Advantage: Chinese companies
At this point, you may be thinking that it would be wrong, even insane, for a western company to enter the China market. That is not my point. Instead, I would argue that most western management teams get overly enamored of the huge promise of the Chinese market, and in the process, overlook what it takes to succeed in ANY market. And, I would like to point out that because of changes in the technology and business ecosystem, there are more opportunities than ever everywhere, not just in China, and the initial investment costs required to test the waters are much lower.
The platform I have found most engaging is the iPhone business ecosystem, which I have been enthusiastic about since the very beginning in March 2008. Since I wrote that article more than two years ago, the iPhone and AppStore have turned into a thriving market all over the world. A few individual developers and software companies have become successful, even wealthy, over this market, which now includes 50 million iPhone users worldwide, and if you include iPod touch owners who also buy apps, now total 85 million.
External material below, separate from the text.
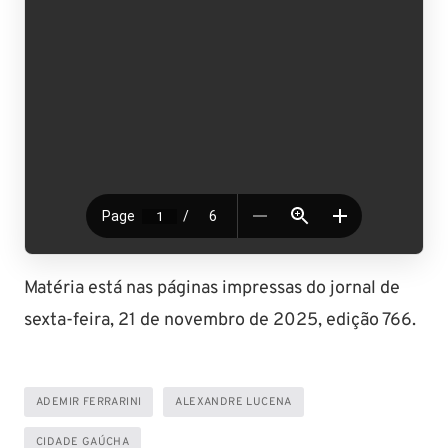
Matéria está nas páginas impressas do jornal de
sexta-feira, 21 de novembro de 2025, edição 766.
ADEMIR FERRARINI
ALEXANDRE LUCENA
CIDADE GAÚCHA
When I look at this market, I see the long tail which Chris Anderson first talked about. When Anderson spoke about the long tail, he was talking about companies getting more and more of their revenue from small customers, and moving away from the 20/80 rule, which dictated that 80% of business comes from 20% of customers. When western marketers look at China, they see $ signs in their eyes, and think of money flowing into their bank accounts on a daily, even hourly, basis. To a large extent, the Chinese government wants to perpetuate this view; it serves to attract foreign investment into China. But in reality, there has been no western Internet company which has made it big in China. In this respect, the reality of China has never lived up to its promise.
However, I believe that there is a change and opportunity underway for the long tail to finally come to China, in the form of the iPhone platform. (The Android platform is in a state of flux because of Google’s recent troubles with the Chinese government; the three government-owned carriers don’t seem to be know what to do.) In China, the iPhone is sold and distributed through the China Unicom network.
So let’s say you are in the software business, and you want to build your presence in China. You have two choices:
- You can go the traditional route which Bill Bishop outlined and which many other companies have taken, including Google.
- You can build games and apps in Chinese, which are distributed through the AppStore, relying on Apple as your channel. But along the way, you can learn about each individual market at very little cost. And you can do this ANYWHERE.
If you go the first route, you may or may not succeed, and you will have spent millions in the process. If we look at what has already happened, the odds are against you.
If you go the second route, you may or may not succeed, but your costs are much lower, and you will learn a lot about what Chinese like, and maybe even make a little money in the process. Then you can decide how much you want to commit to the China market.
Maybe it’s time to look at things a new way.